Unboxing the museum: Deinocheirus claws

The image of two metre long claws from the dinosaur model of a Deinocheirus were etched into the memory of Tim Ziegler when he was a young child. 

He could not remember where or when he saw them just that he had encountered them in the past. Many years later, now working at Museums Victoria as a Collection Manager he encountered a surprising object on a rack one day....

The racks and collections in Museum stores contain many objects and memories this is Tim's personal story of just one.

My name is Tim Ziegler, and at Melbourne Museum, I work as a collection manager. I look after the vertebrate palaeontology collection.

My earliest memory of a dinosaur is one of my earliest memories. It must have been from when I was about three or four years old, because all I have in my head is this vivid image of an enormous pair of arms with huge curving claws on the tips, bearing down on me from above.

I couldn't have told you where, or when, or why I saw them, but that image of these huge arms stayed with me all through my life.

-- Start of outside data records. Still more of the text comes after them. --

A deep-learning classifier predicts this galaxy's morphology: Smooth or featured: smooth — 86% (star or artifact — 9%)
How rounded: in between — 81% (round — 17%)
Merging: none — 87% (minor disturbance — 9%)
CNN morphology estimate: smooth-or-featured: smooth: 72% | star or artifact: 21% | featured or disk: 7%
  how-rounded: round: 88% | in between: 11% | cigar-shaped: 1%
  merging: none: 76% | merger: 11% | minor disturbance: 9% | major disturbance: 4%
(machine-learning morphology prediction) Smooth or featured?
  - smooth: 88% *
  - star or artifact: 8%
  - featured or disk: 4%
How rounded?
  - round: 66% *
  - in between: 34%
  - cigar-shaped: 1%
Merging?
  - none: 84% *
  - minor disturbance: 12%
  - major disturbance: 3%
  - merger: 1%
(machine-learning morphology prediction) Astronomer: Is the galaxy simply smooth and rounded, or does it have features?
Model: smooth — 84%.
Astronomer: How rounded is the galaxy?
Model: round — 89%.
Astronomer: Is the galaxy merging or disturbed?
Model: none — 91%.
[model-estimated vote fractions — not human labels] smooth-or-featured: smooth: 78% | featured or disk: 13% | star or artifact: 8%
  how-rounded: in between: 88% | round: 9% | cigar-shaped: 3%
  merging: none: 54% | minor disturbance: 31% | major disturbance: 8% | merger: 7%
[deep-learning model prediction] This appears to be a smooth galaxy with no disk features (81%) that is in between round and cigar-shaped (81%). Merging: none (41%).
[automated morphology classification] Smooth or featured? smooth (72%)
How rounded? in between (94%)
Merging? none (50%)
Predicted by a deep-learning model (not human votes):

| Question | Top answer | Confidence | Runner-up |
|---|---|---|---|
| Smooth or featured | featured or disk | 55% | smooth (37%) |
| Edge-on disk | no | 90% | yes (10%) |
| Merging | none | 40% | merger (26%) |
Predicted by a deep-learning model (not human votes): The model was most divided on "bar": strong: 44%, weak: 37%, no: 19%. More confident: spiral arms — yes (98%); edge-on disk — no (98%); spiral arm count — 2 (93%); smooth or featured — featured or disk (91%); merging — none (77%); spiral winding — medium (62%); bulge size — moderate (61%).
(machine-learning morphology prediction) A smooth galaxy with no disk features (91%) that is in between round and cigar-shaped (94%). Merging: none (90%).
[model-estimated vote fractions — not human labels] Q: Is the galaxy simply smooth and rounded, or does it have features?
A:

When I started working at Melbourne Museum, managing our vertebrate fossil collection, what I didn't expect is that early on in the job, inspecting the collection, I would come around a corner in one of our collection stores.

I was learning my way around the collection, and I turned a corner, and I saw on one of our racks, this image from my memory.

These objects, these claws, which turned out to be the replica arms and hands of a gigantic two-legged dinosaur called Deinocheirus. Its name even means 'terrible hand.'

These arms, altogether more than 2 and 1/2 metres long, are huge even now to me. I understood that I must have seen them at Melbourne Museum when I was so much younger.

Now as the collection manager, I get to look after, and make safe, these objects that formed one of my earliest memories of dinosaurs, and one of my earliest memories altogether. And that's really special to me.

Museums are special because for our younger visitors, this is the place where they get to have their first encounter with wonder and awe. And for so many kids, that comes in the form of seeing dinosaurs for the first time.